June 14th, 2008 by Mark | Posted in Code Design, Design Patterns, Java, Lisp | No Comments »
Following from my yakking about the state machine pattern, I’ve run into situations since where I’ve had a class which must react differently to different inputs, and thought how, rather than write a huge switch statement, or huge else-if with lots of instanceof tests, it would instead be nice to write methods which accept different types of object. And even better, to be able to hoist a catch-all method which accept the superclass of these objects into a superclass of my handler class:
public abstract class Handler
{
public void handleInput(Input input)
{
// do nothing - just catch all Inputs not handled by subclass
}
}
public abstract class Input
{}
public class AlphaInput extends Input
{}
public class BetaInput extends Input
{}
public class GammaInput extends Input
{}
public class MyHandler extends Handler
{
public void handleInput(AlphaInput alpha)
{
//handle one kind of input here
}
public void handleInput(BetaInput beta)
{
//handle another kind of input here
}
}
public class Main
{
public static void main(String[] args)
{
Handler handler = new MyHandler();
//handle an AlphaInput
Input input = new AlphaInput();
handler.handleInput(input);
//handle a BetaInput
input = new BetaInput();
handler.handleInput(input);
//handle a GammaInput - it can handle any subclass of Input because of the
//catch-all method in the Handler superclass.
input = new GammaInput();
handler.handleInput(input);
}
}
THIS WILL NOT WORK. What will happen here is that all three inputs will be handled the same way. They will all be swallowed up by the catch-all in the Handler class, which accepts the Input type.
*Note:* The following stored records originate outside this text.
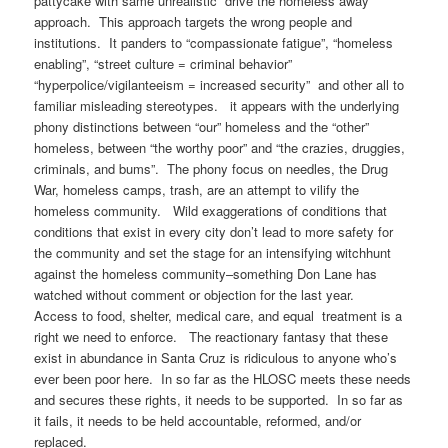
pattycake with same unrealistic “drive the homeless away”
approach. This approach targets the wrong people and
institutions. It panders to “compassionate fatigue”, “homeless
enabling”, “street culture = criminal behavior”
“hyperpolice/vigilanteeism = increased security” and other all to
familiar misleading stereotypes. it appears with the underlying
phony distinctions between “our” homeless and the “other”
homeless, between “the worthy poor” and “the crazies, druggies,
criminals, and bums”. The phony focus on needles, the Drug
War, homeless camps, trash, are an attempt to vilify the
homeless community. Wild exaggerations of conditions that
conditions that exist in every city don’t lead to more safety for
the community and set the stage for an intensifying witchhunt
against the homeless community–something Don Lane has
watched without comment or objection for the last year.
Access to food, shelter, medical care, and equal treatment is a
right we need to enforce. The reactionary fantasy that these
exist in abundance in Santa Cruz is ridiculous to anyone who’s
ever been poor here. In so far as the HLOSC meets these needs
and secures these rights, it needs to be supported. In so far as
it fails, it needs to be held accountable, reformed, and/or
replaced.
“Why not?”, you might ask. It turns out that Java, and likewise C++, are what are known as single-dispatch languages. A class method can be thought of as a function where the first parameter is the object which owns the method. For example, when we make the method call handler.handleInput(input), this can be thought of as the function
handleInput(handler, input);
Java, as a single dispatch language, will examine at runtime the actual type of object that the first of these parameters is refering to (in this case, MyHandler), but will not do the same for subsequent parameters - it will use the type we referred to them by (in this case Input). Thus when finding the appropriate function to use, Java comes up with:
handleInput(MyHandler handler, Input input);
Java calls the method of MyHandler which accepts an Input - i.e. the one inheritted from Handler which does nothing. Other languages, such as Common Lisp, are known as multiple-dispatch languages because all the parameters’ types are investigated at runtime.
Design patterns such as the Visitor pattern were invented to work around the limitation of single-dispatch in languages like Java. Patterns such as this basically boil down to the object being passed in as the parameter identifying its own type to the receiving object.
For example, the handler example could be improved by altering the code to look like this:
public abstract class Handler
{
public abstract void handleInput(Input input);
public void handleAlphaInput(AlphaInput input)
{
// do nothing
}
public void handleBetaInput(BetaInput input)
{
// do nothing
}
public void handleGammaInput(GammaInput input)
{
// do nothing
}
}
public abstract class Input
{
public abstract void handleMe(Handler handler);
}
public class AlphaInput extends Input
{
public void handleMe(Handler handler)
{
handler.handleAlphaInput(this);
}
}
public class BetaInput extends Input
{
public void handleMe(Handler handler)
{
handler.handleBetaInput(this);
}
}
public class GammaInput extends Input
{
public void handleMe(Handler handler)
{
handler.handleGammaInput(this);
}
}
public class MyHandler extends Handler
{
public void handleInput(Input input)
{
input.handleMe(this);
}
public void handleAlphaInput(AlphaInput alpha)
{
//handle one kind of input here
}
public void handleBetaInput(BetaInput beta)
{
//handle another kind of input here
}
}
public class Main
{
public static void main(String[] args)
{
Handler handler = new MyHandler();
//handle an AlphaInput
Input input = new AlphaInput();
handler.handleInput(input);
//handle a BetaInput
input = new BetaInput();
handler.handleInput(input);
//handle a GammaInput
input = new GammaInput();
handler.handleInput(input);
}
}
We must create separate methods to handle alpha, beta and gamma inputs, and these may be optionally be overridden in subclasses of Handler. To decide which to invoke, each subclass of Handler must implement handleInput(Input input) and call input.handleMe(this) to get the subclass of Input to identify its runtime type, by calling the appropriate method and passing itself in. Its ugly, it means that adding new Input subclasses is extremely awkward, but its the best that Java has to offer without using reflection.